Extracted information section start
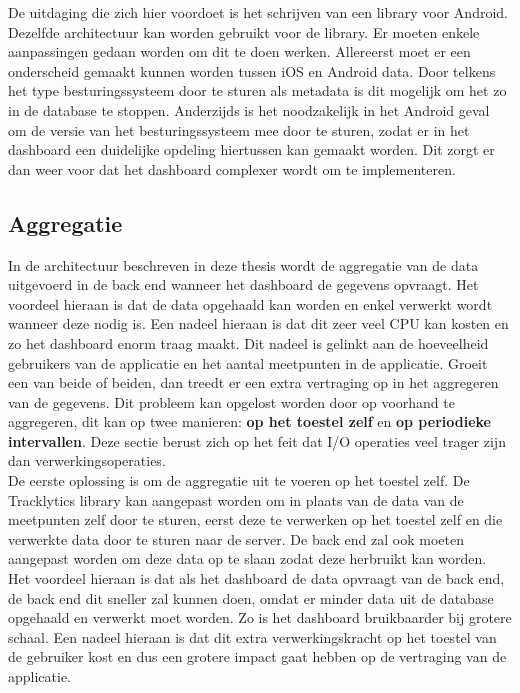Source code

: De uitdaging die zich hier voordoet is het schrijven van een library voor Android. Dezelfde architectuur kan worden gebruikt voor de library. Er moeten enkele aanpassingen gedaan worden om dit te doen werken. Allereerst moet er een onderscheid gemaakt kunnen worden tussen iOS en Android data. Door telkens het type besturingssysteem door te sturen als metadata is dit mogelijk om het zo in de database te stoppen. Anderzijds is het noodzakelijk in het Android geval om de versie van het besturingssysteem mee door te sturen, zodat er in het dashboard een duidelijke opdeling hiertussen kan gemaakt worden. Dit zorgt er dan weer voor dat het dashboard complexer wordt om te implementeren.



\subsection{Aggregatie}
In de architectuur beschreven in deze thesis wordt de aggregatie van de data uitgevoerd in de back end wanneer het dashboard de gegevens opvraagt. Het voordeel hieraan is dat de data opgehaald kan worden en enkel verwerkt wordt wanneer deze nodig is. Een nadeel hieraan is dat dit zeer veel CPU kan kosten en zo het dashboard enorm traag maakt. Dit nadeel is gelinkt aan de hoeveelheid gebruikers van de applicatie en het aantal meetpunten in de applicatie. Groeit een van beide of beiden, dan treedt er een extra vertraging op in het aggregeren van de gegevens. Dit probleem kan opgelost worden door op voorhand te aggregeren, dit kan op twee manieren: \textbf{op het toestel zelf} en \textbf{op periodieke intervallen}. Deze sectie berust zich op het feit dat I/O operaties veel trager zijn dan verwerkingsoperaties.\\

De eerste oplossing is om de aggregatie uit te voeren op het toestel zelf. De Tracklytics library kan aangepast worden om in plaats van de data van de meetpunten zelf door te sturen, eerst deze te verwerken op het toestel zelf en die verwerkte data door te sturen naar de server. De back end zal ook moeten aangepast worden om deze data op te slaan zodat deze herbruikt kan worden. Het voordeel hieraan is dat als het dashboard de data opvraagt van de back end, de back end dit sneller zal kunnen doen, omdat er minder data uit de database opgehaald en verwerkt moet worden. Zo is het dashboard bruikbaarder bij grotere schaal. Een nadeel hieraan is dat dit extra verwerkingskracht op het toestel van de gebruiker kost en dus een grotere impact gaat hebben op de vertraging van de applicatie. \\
Extracted information section end
Extracted information section start
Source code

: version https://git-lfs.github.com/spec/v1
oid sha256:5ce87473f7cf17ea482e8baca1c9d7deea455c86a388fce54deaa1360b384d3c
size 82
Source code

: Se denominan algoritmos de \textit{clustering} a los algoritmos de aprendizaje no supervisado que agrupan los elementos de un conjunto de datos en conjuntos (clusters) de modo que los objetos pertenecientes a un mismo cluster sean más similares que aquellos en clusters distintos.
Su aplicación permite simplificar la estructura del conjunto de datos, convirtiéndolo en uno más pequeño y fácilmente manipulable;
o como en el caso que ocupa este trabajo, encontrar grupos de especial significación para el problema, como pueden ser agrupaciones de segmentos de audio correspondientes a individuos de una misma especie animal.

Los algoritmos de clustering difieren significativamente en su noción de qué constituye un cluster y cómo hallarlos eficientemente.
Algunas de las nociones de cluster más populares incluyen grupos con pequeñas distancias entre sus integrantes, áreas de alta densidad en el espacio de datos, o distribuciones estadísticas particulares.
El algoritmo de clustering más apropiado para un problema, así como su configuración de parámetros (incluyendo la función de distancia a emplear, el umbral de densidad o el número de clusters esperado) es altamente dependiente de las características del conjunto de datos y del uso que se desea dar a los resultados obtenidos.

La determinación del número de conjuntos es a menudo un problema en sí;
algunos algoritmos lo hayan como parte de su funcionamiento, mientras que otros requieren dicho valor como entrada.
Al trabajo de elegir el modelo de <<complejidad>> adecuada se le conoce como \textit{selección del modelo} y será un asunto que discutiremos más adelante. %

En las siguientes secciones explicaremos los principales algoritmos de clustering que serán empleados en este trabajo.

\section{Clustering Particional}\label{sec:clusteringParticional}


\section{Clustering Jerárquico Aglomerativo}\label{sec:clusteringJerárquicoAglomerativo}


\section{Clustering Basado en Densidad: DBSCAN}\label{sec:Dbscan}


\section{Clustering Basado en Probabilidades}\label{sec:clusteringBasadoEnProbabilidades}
Extracted information section end
What the exercise asks: Reproducing the whole listing above is not the task. Copy exactly only the lines from the one with "o como en el" to the one with "La determinación del", both kept.

Solved problem:
o como en el caso que ocupa este trabajo, encontrar grupos de especial significación para el problema, como pueden ser agrupaciones de segmentos de audio correspondientes a individuos de una misma especie animal.

Los algoritmos de clustering difieren significativamente en su noción de qué constituye un cluster y cómo hallarlos eficientemente.
Algunas de las nociones de cluster más populares incluyen grupos con pequeñas distancias entre sus integrantes, áreas de alta densidad en el espacio de datos, o distribuciones estadísticas particulares.
El algoritmo de clustering más apropiado para un problema, así como su configuración de parámetros (incluyendo la función de distancia a emplear, el umbral de densidad o el número de clusters esperado) es altamente dependiente de las características del conjunto de datos y del uso que se desea dar a los resultados obtenidos.

La determinación del número de conjuntos es a menudo un problema en sí;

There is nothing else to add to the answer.